# Covering Lemma 2

Today I’ll do probably the best known Vitali Covering Lemma. I’ll take the approach of Rudin.

Statement (finite version): If W is the union of a finite collection of balls $B(x_i, r_i)$ (say to N), then there is a subcollection $S\subset \{1,\ldots , N\}$ so that

a) the balls $B(x_i, r_i)$ with $i\in S$ are disjoint.

b) $W\subset \bigcup_{i\in S} B(x_i, 3r_i)$, and

c) $m(W)\leq 3^k\sum_{i\in S} m(B(x_i, r_i))$. Hmm…I guess I should say $W\subset\mathbb{R}^k$ from the looks of it.

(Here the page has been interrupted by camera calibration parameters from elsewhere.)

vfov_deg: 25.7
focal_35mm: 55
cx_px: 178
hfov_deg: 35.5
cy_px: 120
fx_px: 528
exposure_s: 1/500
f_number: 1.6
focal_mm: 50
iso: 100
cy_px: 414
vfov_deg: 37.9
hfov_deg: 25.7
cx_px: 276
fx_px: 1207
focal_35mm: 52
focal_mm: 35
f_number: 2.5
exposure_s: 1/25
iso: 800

Proof: Quite simple in this case. Just order the radii in decreasing order (finite so we can list them all), $r_1\geq r_2\geq \cdots \geq r_N$. So now just take a subsequence of that $\{r_{i_k}\}$ where $i_1=1$ and then go down the line until you get to the first ball that doesn’t intersect $B_{i_1}$. Now choose $B_{i_3}$ as the next one that doesn’t intersect either of the ones before it. Continue in this process to completion. (a) is done since we’ve picked a disjoint subset of the original (this is a trivial condition, though, since we could ignore (b) and (c) and just choose a single element).

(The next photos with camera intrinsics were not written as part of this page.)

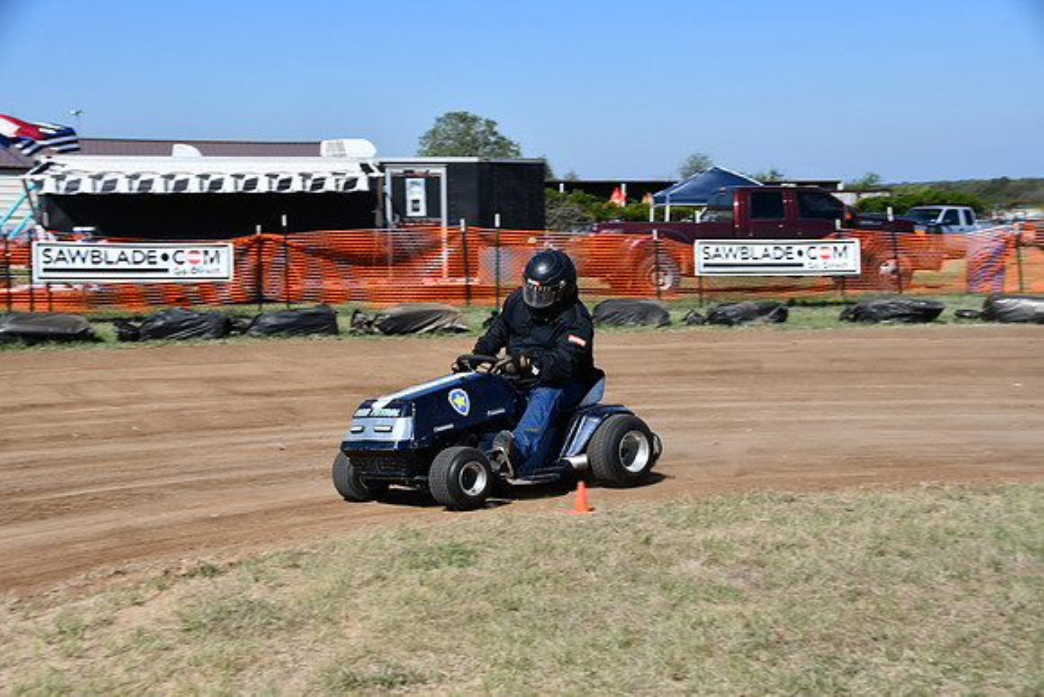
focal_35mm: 57
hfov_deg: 35.0
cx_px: 522
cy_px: 348
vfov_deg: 23.8
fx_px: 1653
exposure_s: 1/320
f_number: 9
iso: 100
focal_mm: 38
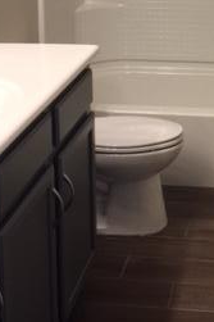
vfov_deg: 24.6
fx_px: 687
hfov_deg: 17.5
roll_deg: +1.1
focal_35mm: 77
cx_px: 188
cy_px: -31
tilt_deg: -6.6
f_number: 2.2
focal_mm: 4.15
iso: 32
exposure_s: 1/30
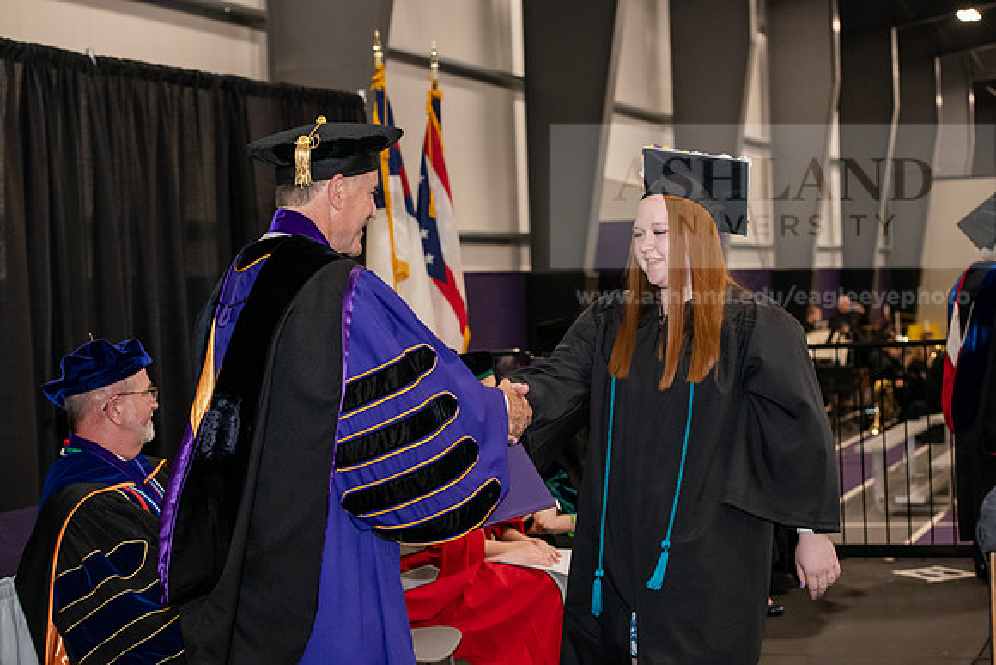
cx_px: 498
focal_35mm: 70
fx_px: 1937
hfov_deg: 28.8
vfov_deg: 19.5
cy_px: 332
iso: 2500
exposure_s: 1/200
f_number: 5
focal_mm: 70
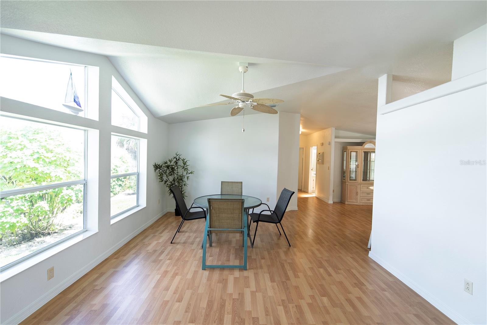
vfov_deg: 77.3
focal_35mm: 15
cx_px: 244
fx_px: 203
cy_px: 162
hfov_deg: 100.4
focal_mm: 15
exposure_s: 1/40
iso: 100
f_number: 3.2
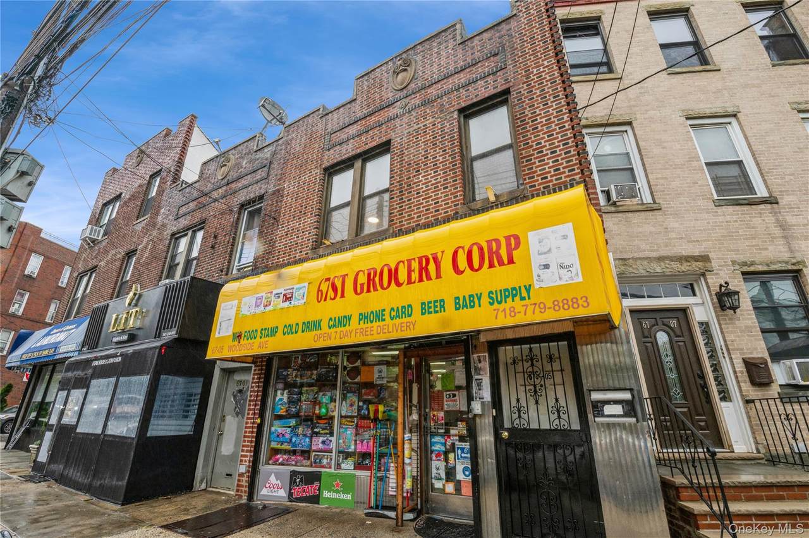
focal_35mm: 17
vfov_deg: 70.3
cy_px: 269
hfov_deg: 93.3
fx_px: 382
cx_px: 404
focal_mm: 17
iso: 1250
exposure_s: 1/60
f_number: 14
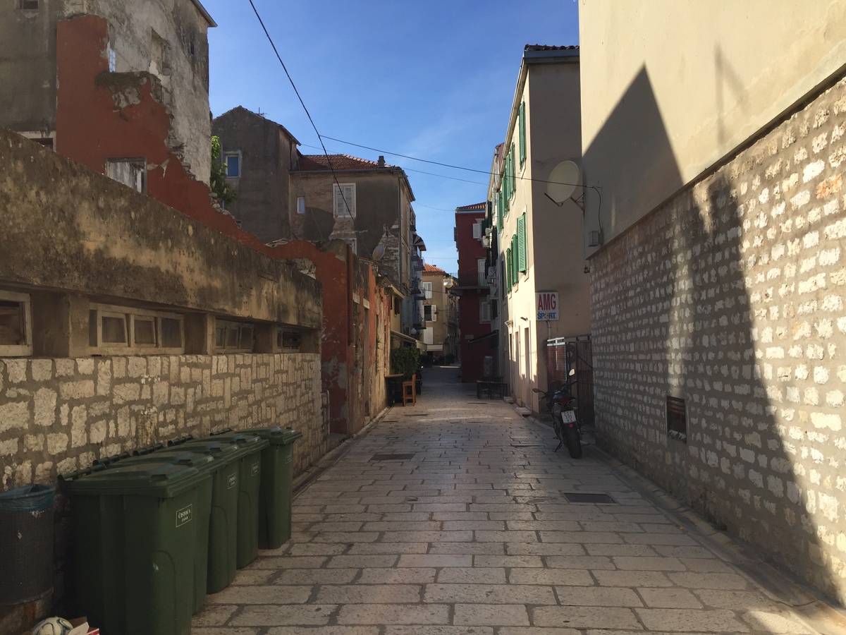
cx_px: 423
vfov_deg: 48.2
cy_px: 318
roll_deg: +1.0
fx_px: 709
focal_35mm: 29
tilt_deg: +3.5
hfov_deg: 61.7
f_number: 2.2
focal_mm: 4.15
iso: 32
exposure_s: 1/1721
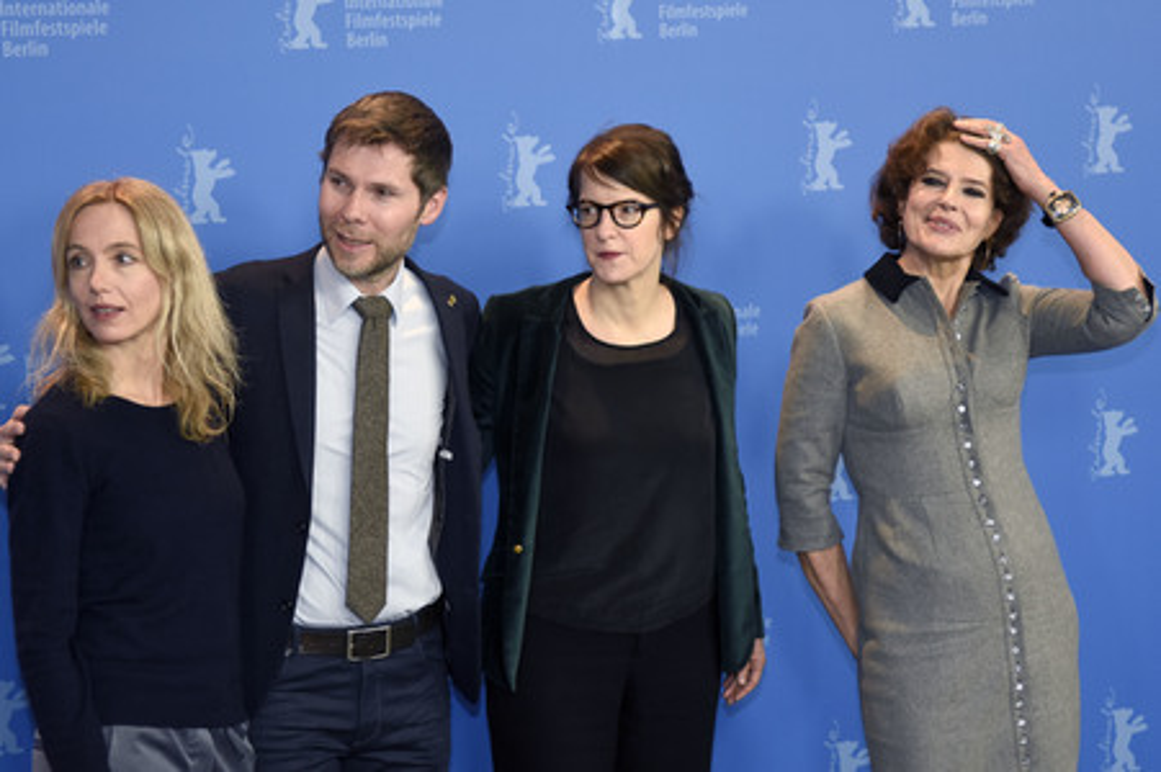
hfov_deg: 24.6
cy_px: 386
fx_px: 2659
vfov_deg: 16.5
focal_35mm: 82
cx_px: 580
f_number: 3.2
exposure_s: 1/250
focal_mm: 55
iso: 640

Now for (b), look at any of the skipped over $B_j$, then we claim it was a subset of $B(x_i, r_i)$ for some i that we picked. This is clear when we note order. If we skipped some r’, then there was an early one we didn’t skip, so $r'\leq r$ and since we skipped it, $B(x', r')$ intersects $B_r$. If we double the radius of r, then it will go cover at least half of $B_r'$ and if we triple it, it will cover all of $B_r'$. So for any skipped ball we have $B(x', r')\subset B(x, 3r)$ giving us (b).

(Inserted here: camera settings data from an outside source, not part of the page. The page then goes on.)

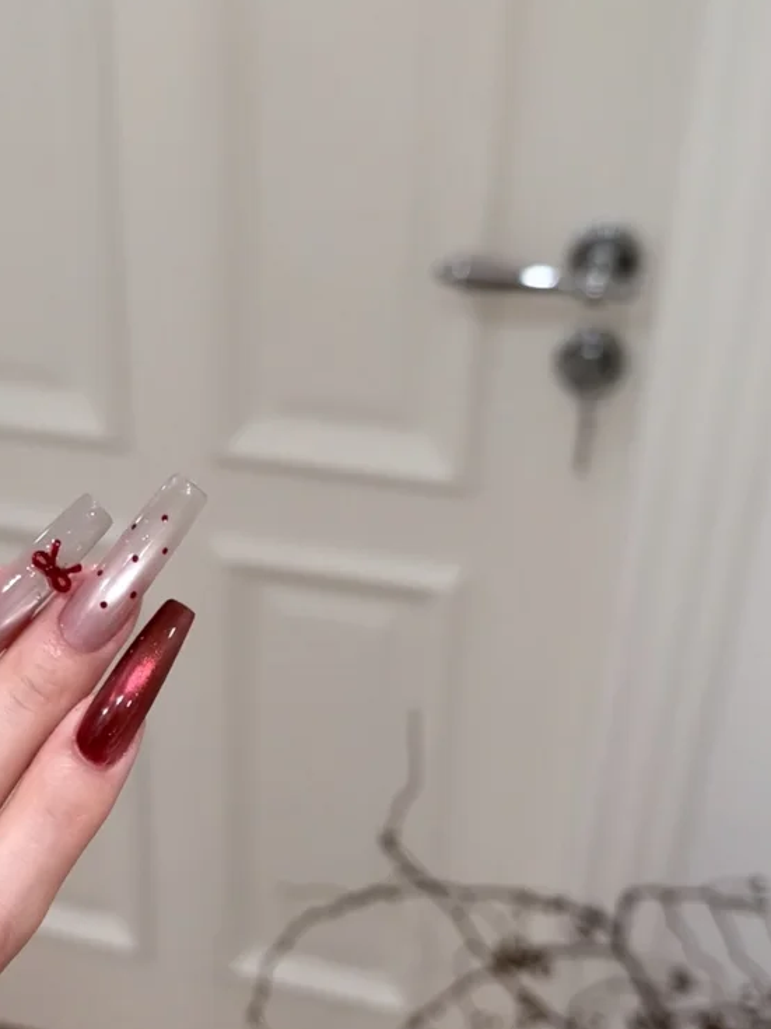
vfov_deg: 39.5
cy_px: 748
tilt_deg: -36.9
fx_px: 1396
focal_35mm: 47
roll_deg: +1.7
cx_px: 172
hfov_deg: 30.2
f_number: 1.78
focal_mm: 6.76
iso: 200
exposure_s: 1/100
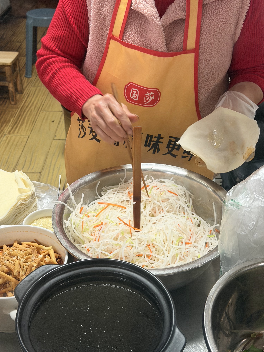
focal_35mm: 48
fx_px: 488
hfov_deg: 30.3
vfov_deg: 39.7
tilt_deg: -31.9
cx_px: 132
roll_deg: -1.7
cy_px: 176
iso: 250
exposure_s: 1/55
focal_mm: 6.76
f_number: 1.78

For (c), we just use the standard property of Lebesgue measure that $m(B(x, 3r))=3^km(B(x,r))$. Sum over the set we created and we are done.

Infinite Case: Let $\{B_j : j\in J\}$ be any collection of balls in $\mathbb{R}^k$ such that $\sup_j diam(B_j)<\infty$. Then there exists a disjoint subcollection ($J'\subset J$) such that $\bigcup_{j\in J}B(x_j, r_j) \subset \bigcup_{j\in J'}B(x_j, 5r_j)$.

Proof: Let R be the sup of the radius of the balls (which we’ve forced to be finite). Now we define subcollections. Let $Z_i$ be the subcollection of balls with radius in $\left(\frac{R}{2^{i+1}}, 2^iR \right]$. Now take the maximal disjoint subcollection $Z_0'$ of $Z_0$, etc. (maximal subcollection of $Z_i'$ of $Z_i$ disjoint from $Z_{i-1}'$…). This collection now satisfies the requirements.

Next time I’ll do Vitali’s Covering Theorem. I’m debating whether to prove it or not. Applications of it might be more interesting.